:: SOURCE PASSAGE ::

The biggest single drop already landed in PR #546 (Skia removal, merged 2026-04-20). The remaining wins come from cache hygiene, runner sizing, parallelism, and moving non-blocking work off the PR critical path.
Constraints
These are hard constraints that bound the solution space:
- macOS must stay on every PR. The Donner editor is a P0 product and ships on macOS; macOS-only regressions must be caught at PR time, not 24h later in nightly.
- No public Bazel remote execution / remote cache. We cannot give anonymous PR contributors access to a shared cache. A private cache that only authenticated runs (our own PRs, main pushes) can read is still on the table, but its impact is limited to our own merge cycle.
- No reduction in test coverage on main.
- Measurement-driven. Every milestone records before/after step timings; rollback if a change regresses anything by > 10% without a compensating win.
Goals
- PR median wall-clock feedback ≤ 10 minutes (warm cache).
- PR worst-case feedback (cold cache) ≤ 15 minutes.
- main-branch full pipeline (including fuzzers) ≤ 20 minutes.
- macOS still gates every PR.
Non-Goals
- Switching CI provider away from GitHub Actions.
- Adding a self-hosted GHA runner pool.
- Rewriting tests to be faster — this doc is purely about pipeline orchestration and caching.
- Removing test targets.
- Public RBE / public remote cache (out of scope per constraint 2).
Next Steps
- Wait for the first post-#546 main run to complete (in flight as of this writing, run id 24648369948). Record its per-step seconds in the "Post-Skia baseline" table below.
- Pick the highest-leverage Phase 1 item and start a follow-up PR. Recommended start: per-config cache slots (M1) — small, low-risk, removes the asan-fuzzer-evicts-main collision that's been costing main pushes 5–7 min on cache misses.
Implementation Plan
- Milestone 0: Establish post-Skia baseline
- Wait for run 24648369948 to finish
- Record per-step seconds (Linux + macOS, cold + warm) into the baseline table below
- Compare against the pre-Skia table (also below); confirm the predicted drop materialised
- If macOS cold Build is now under 8 min, the urgency of the rest of this plan drops dramatically — re-prioritize accordingly
- Milestone 1: Per-config cache slots
- Change disk-cache key from ${{ workflow }}-${{ runner.os }} to also include a config tag (-default, -asan-fuzzer, -skia-ref if any reference variants survive). Each step that uses a non-default config gets its own slot.
- Verify bazel-contrib/setup-bazel respects the longer key (it does — the value is opaque)
- Roll out: change the key, force a cold run, then a warm run, then confirm the asan-fuzzer step no longer triggers a full rebuild of the main targets on the next merge
- Risk: GHA per-repo cache quota is 10 GB. With cache-save still gated on refs/heads/main, the eviction policy will keep us in budget, but watch for quota errors after rollout.

:::

Pick up the CI pipeline plan after its last sentence and keep writing it. The listing that comes next has nothing to do with the CI pipeline plan.

:: DATASET RECORDS ::

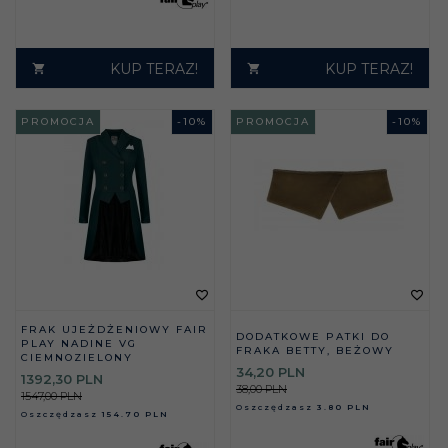
KUP TERAZ!
KUP TERAZ!
PROMOCJA
-
10
%
PROMOCJA
-
10
%
FRAK UJEŻDŻENIOWY FAIR
DODATKOWE PATKI DO
PLAY NADINE VG
FRAKA BETTY, BEŻOWY
CIEMNOZIELONY
34,
20
PLN
1392,
30
PLN
38,00 PLN
1547,00 PLN
Oszczędzasz
3.80 PLN
Oszczędzasz
154.70 PLN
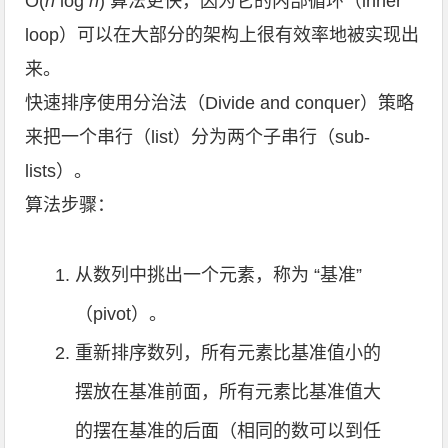
Ο(
n
log
n
) 算法更快，因为它的内部循环（inner
loop）可以在大部分的架构上很有效率地被实现出
来。
快速排序使用分治法（Divide and conquer）策略
来把一个串行（list）分为两个子串行（sub-
lists）。
算法步骤：
从数列中挑出一个元素，称为 “基准”
（pivot）。
重新排序数列，所有元素比基准值小的
摆放在基准前面，所有元素比基准值大
的摆在基准的后面（相同的数可以到任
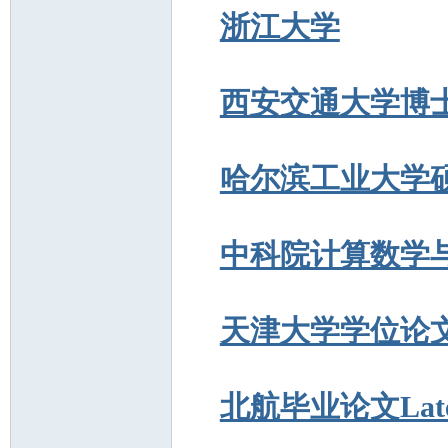
浙江大学
西安交通大学博
哈尔滨工业大学
中科院计算数学
天津大学学位论文 
北航毕业论文Lat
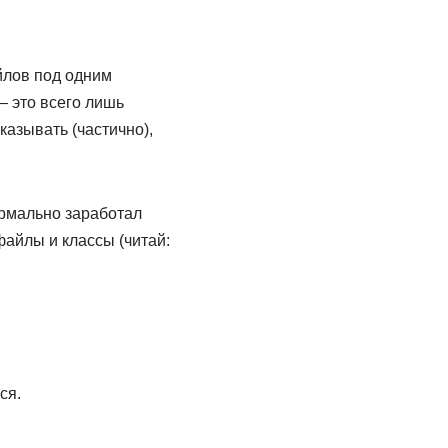
йлов под одним
— это всего лишь
казывать (частично),
ормально заработал
файлы и классы (читай:
ся.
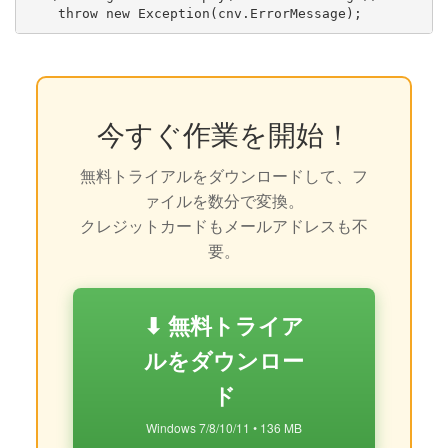
今すぐ作業を開始！
無料トライアルをダウンロードして、フ
ァイルを数分で変換。
クレジットカードもメールアドレスも不
要。
⬇ 無料トライア
ルをダウンロー
ド
Windows 7/8/10/11 • 136 MB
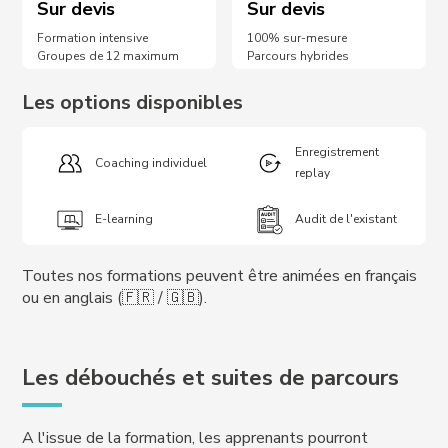
Sur devis
Sur devis
Formation intensive
100% sur-mesure
Groupes de 12 maximum
Parcours hybrides
Les options disponibles
Enregistrement
Coaching individuel
replay
E-learning
Audit de l'existant
Toutes nos formations peuvent être animées en français
ou en anglais (🇫🇷 / 🇬🇧).
Les débouchés et suites de parcours
A l'issue de la formation, les apprenants pourront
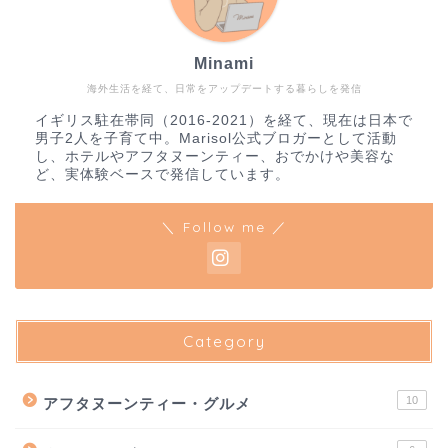
Minami
海外生活を経て、日常をアップデートする暮らしを発信
イギリス駐在帯同（2016-2021）を経て、現在は日本で
男子2人を子育て中。Marisol公式ブロガーとして活動
し、ホテルやアフタヌーンティー、おでかけや美容な
ど、実体験ベースで発信しています。
＼ Follow me ／
Category
10
アフタヌーンティー・グルメ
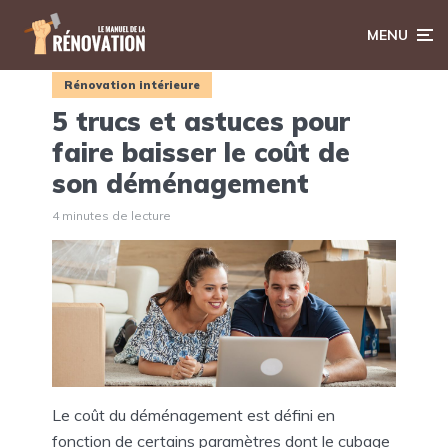
MENU
Rénovation intérieure
5 trucs et astuces pour
faire baisser le coût de
son déménagement
4 minutes de lecture
Le coût du déménagement est défini en
fonction de certains paramètres dont le cubage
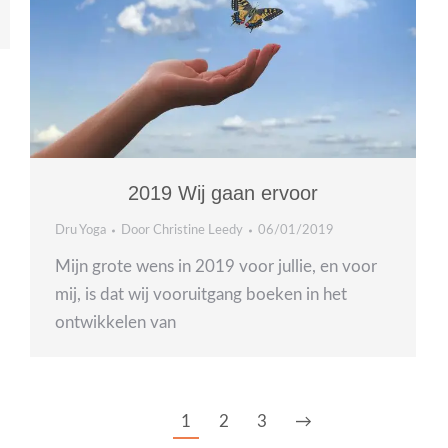
2019 Wij gaan ervoor
Dru Yoga
Door
Christine Leedy
06/01/2019
Mijn grote wens in 2019 voor jullie, en voor
mij, is dat wij vooruitgang boeken in het
ontwikkelen van
1
2
3
→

:::

## OUTPUT
- Milestone 2: Lint as a separate fast-fail job
- Move banned-patterns lint, clang-format check, and CMake mirror sync check into a lint job that runs in parallel with build
- Lint job should finish in ≤ 60s — gives near-instant feedback for the most common PR failure mode (formatting / banned pattern)
- No timing impact on the macOS critical path, but reduces the PR-author iteration time on lint failures from ~5 min to ~1 min
- Milestone 3: Move asan-fuzzer to a dedicated workflow
- Extract the macOS Test fuzzers step into .github/workflows/fuzz.yml (cron + workflow_dispatch + label-gated manual trigger)
- Drop || true once the fuzzer corpus is reliably green; the comment in main.yml:99 notes this is overdue
- Removes 5–7 min from main pushes
- Milestone 4: macOS runner sizing
- Try macos-15-large (6 cores vs 3 on default macos-15)
- Cost: ~2x per-minute, but builds should be roughly 2x faster on the parallelisable steps (compilation), so wall-clock per-PR approximately halves with neutral compute cost
- Validate by switching macOS in a feature branch, force one cold run + one warm run, compare timings
- Roll forward only if wall-clock improvement is > 30% and quota budget allows
- Milestone 5: Cross-PR cache writes (PR jobs save cache, scoped per branch)
- Change cache-save from refs/heads/main to also save on PR pushes, but keyed per-PR (so PR-A's cache doesn't collide with PR-B's)
- Within a single PR, the second push hits its own incremental cache and should drop to "warm" timings even on first attempt
- Watch GHA cache quota — this multiplies cache footprint by the number of active PRs. Set a TTL via cache key suffix (-${{ github.run_id }} is too aggressive; per-PR + per-week rotation is better)
- Milestone 6: Internal remote cache for authenticated runs
- Wire --config=ci-remote-cache to the existing bazel-re1 worker (the sysroots from PR #545 already make the toolchain hermetic enough for this)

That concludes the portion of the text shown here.